Monday, Nov. 25, 1940

A Look at 1941

Like most other big U. S. cities, Philadelphia is cursed with sleazy slum districts, talks much about the redemption of its blighted areas. Last week it heard news of redemption from an unusual source: the U. S. Navy. Announced by the Navy was a full-blown plan to build new homes for the families of 1,100 Navy Yard workers on a dreary South Philadelphia site near Twentieth Street and Packer Avenue. Cost of building will be paid out of a $100,000,000 Army-Navy building fund set up by Congress to provide homes for defense workers and members of the armed establishments.

The Navy's Philadelphia plan was only a tiny phase of a vastly more intricate problem growing out of defense. The problem : how much building--housing, industrial, Army-Navy--will be required for U. S. rearmament? This week ARCHITECTURAL FORUM outlined the problem's massive form, devoted its November issue to building for defense.

Looking backward before looking forward, FORUM found World War I's building picture something less than pretty. Declaration of war found the military departments unprepared. The 32 great cantonments for U. S. soldiers and additions to regular Army barracks had to be wastefully rushed (cost: $273,000,000); the 16 used for drafted men cost twice what they should have. There were bottlenecks in labor and lumber, a shortage of competent foremen, towering bills for overtime. Toward the end, workers were imported from Puerto Rico and the West Indies. Result of all the rush was a set of unsightly buildings that for the most part came down, for salvage, after war was over.

This time the stage has been set. Of $6,500,000,000 already allocated for national defense up to Sept. 15 this year, some 11 1/2% has been laid out for building --factories, shipyards, workers' homes. For defense building in the military and naval classification alone, plans call for $1,000,000,000 to be spent in fiscal 1941.

"The significance of these figures to the building industry,"said FORUM,"can be evaluated only in relation to pre-defense building volume.
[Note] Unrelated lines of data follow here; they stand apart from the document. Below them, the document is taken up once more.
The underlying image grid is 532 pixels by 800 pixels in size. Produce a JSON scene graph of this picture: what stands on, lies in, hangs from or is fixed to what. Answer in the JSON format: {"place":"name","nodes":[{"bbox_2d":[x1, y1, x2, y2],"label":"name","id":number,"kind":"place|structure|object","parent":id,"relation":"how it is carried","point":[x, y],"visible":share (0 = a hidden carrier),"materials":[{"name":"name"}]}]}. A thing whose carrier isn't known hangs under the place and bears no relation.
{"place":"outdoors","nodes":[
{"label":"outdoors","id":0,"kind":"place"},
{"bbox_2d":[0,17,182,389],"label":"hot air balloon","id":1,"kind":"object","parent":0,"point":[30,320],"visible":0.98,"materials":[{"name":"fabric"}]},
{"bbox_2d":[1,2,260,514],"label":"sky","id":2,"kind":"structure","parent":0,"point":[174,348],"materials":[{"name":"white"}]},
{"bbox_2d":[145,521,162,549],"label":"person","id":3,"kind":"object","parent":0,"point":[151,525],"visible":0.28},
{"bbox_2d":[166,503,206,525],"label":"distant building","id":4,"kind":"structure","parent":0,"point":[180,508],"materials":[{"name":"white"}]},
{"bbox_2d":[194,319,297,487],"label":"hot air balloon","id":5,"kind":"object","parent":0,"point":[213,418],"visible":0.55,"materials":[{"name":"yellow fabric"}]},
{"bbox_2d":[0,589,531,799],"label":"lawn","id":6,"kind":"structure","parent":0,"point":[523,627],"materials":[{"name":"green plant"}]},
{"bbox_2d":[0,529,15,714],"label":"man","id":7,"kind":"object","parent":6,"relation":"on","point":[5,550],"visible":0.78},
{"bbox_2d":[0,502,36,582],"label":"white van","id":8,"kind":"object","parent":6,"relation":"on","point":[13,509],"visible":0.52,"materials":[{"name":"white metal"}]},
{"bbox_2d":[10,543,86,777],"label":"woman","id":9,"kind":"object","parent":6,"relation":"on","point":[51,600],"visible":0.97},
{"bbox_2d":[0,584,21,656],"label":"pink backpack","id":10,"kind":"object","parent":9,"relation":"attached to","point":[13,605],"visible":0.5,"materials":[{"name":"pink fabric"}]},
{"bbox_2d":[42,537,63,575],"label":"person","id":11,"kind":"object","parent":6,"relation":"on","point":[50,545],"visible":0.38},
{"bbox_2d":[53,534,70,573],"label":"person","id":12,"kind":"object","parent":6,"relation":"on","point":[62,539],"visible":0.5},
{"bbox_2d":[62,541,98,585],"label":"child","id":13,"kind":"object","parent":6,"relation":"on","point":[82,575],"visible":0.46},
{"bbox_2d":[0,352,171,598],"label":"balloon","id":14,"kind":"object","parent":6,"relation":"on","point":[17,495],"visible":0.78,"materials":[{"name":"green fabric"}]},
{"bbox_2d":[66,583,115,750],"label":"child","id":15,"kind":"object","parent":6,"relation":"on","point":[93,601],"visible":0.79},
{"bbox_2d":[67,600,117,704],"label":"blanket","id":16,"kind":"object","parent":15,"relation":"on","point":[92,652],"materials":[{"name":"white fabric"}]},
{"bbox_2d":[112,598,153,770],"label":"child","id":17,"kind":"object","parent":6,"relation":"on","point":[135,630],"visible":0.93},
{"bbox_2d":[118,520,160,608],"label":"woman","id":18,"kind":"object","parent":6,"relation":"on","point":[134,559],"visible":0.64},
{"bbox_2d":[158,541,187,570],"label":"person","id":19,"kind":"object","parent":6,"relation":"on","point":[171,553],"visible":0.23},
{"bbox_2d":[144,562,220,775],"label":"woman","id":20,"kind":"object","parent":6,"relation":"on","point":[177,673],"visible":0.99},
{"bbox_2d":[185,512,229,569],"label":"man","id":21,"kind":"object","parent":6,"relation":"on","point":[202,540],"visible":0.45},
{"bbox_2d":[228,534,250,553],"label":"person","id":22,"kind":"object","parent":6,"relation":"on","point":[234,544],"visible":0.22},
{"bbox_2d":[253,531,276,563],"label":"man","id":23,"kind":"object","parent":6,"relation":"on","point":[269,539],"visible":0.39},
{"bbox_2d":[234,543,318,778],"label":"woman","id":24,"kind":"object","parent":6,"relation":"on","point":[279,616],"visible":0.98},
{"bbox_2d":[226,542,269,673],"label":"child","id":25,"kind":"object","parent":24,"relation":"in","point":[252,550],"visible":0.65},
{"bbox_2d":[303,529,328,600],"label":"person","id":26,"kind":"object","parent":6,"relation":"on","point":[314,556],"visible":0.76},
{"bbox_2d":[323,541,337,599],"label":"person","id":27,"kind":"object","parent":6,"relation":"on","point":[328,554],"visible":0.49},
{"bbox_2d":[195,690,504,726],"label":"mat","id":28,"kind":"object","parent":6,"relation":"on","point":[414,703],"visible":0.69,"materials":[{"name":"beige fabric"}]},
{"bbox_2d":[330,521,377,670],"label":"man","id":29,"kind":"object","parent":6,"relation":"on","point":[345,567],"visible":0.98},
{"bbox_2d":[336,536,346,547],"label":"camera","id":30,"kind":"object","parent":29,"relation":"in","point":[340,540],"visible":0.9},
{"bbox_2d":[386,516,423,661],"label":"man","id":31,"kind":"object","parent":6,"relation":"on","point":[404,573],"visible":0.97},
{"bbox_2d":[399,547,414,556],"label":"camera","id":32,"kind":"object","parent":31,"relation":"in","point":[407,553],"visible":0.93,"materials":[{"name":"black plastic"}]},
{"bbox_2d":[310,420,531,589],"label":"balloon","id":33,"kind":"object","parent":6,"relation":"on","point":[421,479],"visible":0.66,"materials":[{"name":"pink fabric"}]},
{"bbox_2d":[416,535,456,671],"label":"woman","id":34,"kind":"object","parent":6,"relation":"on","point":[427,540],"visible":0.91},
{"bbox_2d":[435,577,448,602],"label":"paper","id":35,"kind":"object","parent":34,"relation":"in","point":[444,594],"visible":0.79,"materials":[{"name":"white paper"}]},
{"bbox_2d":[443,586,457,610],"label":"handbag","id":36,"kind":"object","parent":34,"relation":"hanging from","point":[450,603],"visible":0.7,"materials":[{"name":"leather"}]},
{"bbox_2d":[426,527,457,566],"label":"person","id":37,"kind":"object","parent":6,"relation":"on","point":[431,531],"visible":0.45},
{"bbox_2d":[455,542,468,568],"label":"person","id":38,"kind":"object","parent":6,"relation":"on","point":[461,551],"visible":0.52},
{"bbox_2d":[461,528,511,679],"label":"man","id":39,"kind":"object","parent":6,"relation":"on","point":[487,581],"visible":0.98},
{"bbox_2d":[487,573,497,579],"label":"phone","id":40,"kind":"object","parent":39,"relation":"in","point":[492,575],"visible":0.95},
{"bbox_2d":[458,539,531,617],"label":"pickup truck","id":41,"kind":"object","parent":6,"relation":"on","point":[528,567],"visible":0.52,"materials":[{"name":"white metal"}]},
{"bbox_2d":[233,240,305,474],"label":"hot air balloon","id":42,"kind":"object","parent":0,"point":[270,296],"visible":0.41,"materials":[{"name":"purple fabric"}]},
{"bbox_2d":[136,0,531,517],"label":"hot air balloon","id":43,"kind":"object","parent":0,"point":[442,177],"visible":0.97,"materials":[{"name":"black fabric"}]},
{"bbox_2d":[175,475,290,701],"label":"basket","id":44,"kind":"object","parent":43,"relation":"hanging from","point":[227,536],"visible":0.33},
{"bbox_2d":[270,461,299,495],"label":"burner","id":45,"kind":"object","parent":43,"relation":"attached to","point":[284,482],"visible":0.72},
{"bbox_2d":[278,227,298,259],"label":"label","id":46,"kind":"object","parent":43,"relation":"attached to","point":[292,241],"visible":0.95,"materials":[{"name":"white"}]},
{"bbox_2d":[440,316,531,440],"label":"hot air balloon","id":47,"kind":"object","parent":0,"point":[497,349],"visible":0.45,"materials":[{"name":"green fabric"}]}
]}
Last year's expenditures for buildings of all types --public and private --totaled barely $4,000,000,000. Next year's will certainly total $6,000,000,000. . . . Biggest increase, of course, will be in the military and naval classification. . . ."

For the 1941 housing demand (a subdivision of all building) FORUM foresaw a total of $2,500,000,000. This would be a cool half-billion above the depression high of 1939, but still well below the $4,000,000,000 annual demand of building's blooming quadrennium, 1926-29.